Un des freins au développement repose sur le fait que le décret sur l’obligation de proposer des places pour les bateaux électriques dans les ports n’est pas appliqué, même s’il a été voté.
Un bateau électrique adapté

David Brunet, directeur général et cofondateur d’e-soleboat.fr avec son associé Jacques Arrighi (président), a choisi de lancer un bateau électrique dont le cahier des charges vise à répondre aux besoins d’une journée de plaisance typique. « Pas de recherche de puissance, mais de plaisir et de confort, avec une réflexion technique sur l’autonomie. C’est un bateau familial, mais également attractif pour les jeunes sensibles à la question environnementale. »
E Sole Boat pousse aussi la réflexion jusqu’à la construction : liège, contreplaqué epoxy, pensé pour le recyclage. Long de 7,75 mètres, il peut embarquer jusqu’à 8 personnes. La motorisation repose sur un moteur électrique de 12, 24 ou 40 kW avec batteries 96V (4 x 10 kWh). La recharge ne nécessite pas une borne car elle se fait sur une prise de 16A (3 kWh). L’autonomie est pensée pour une journée de navigation (70 % d’utilisation de la batterie par journée) et un système électro-solaire permet une recharge passive à l’arrêt. La vitesse de croisière est de 8 noeuds et celle de pointe de 17. Selon le fabricant, grâce aux panneaux solaires, il sera toujours possible de rentrer au port, à très petite vitesse. Ces derniers fournissent assez d’énergie pour naviguer à 2 ou 3 noeuds. Le poids de 1250 kilos est particulièrement contenu. Un Flyer 7 avec un moteur de 200 chevaux avoisine les 2 tonnes.

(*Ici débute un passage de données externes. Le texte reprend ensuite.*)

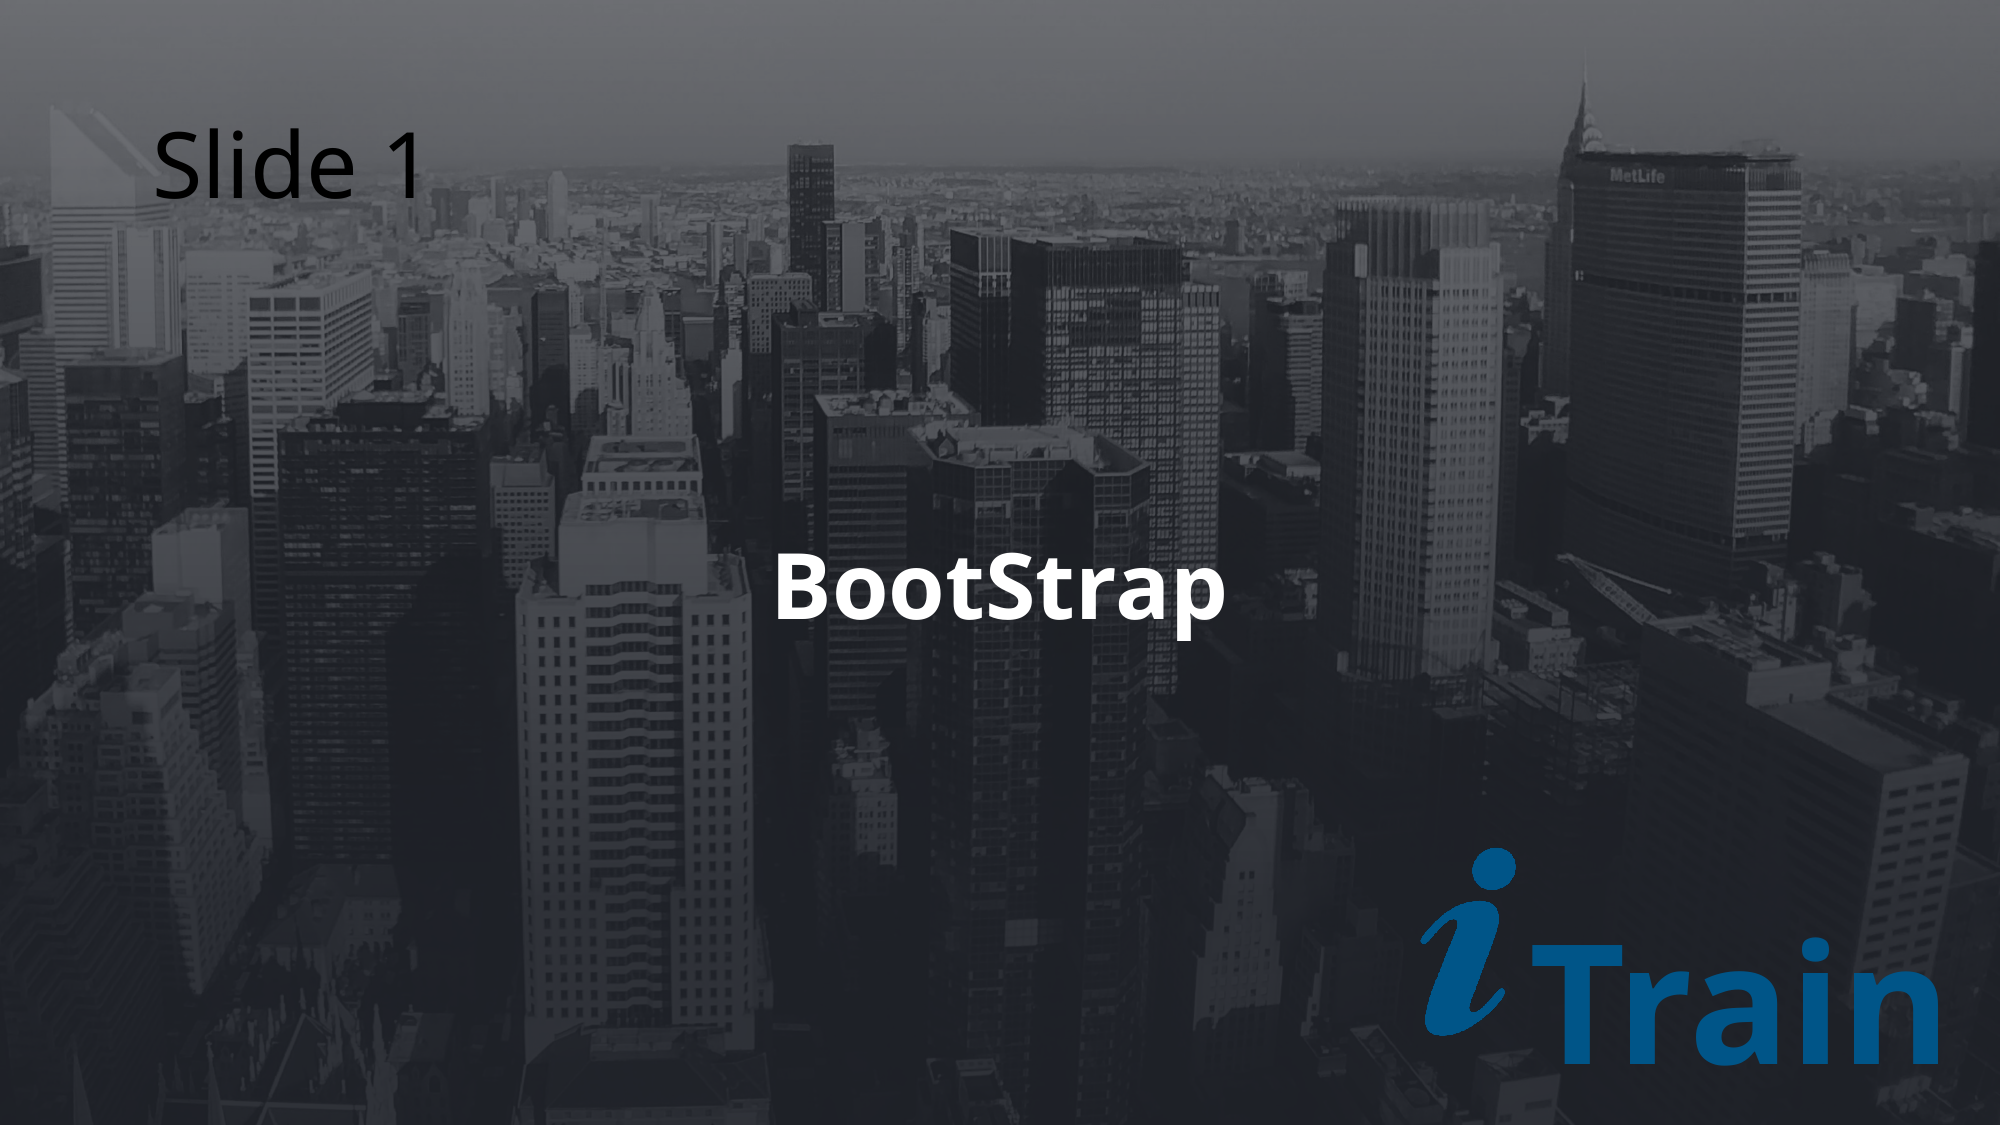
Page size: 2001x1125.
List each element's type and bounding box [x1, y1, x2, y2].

text_box [1372, 845, 1981, 1108]
picture [0, 0, 2000, 1125]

Ce bateau est compatible avec le modèle Liberty Pass, à condition d’adapter les créneaux aux capacités de recharge.
Pour David Brunet, le défi principal est « le manque de communication, notamment pour les petites structures et le rôle des loueurs. Ce dernier est un élément clé dans la démocratisation, comme pour la plaisance il y a 20 ans. S’il existait des aides financières comme pour l’automobile, ce serait un vrai avantage. »
Le bateau est vendu 149 500 € TTC, ce qui reste compétitif comparé aux bateaux thermiques équivalents (95 000 à 110 000 €).

Conclusion
L’univers de la navigation de plaisance n’a pas encore entamé sa décarbonation alors que celui de l’automobile est en pleine mutation. L’enjeu environnemental n’est pas le même. Les solutions techniques tardent à arriver, même si on sent une demande de la part des utilisateurs. La location est une bonne façon de découvrir si vos attentes sont en phase avec ce que le produit peut vous offrir.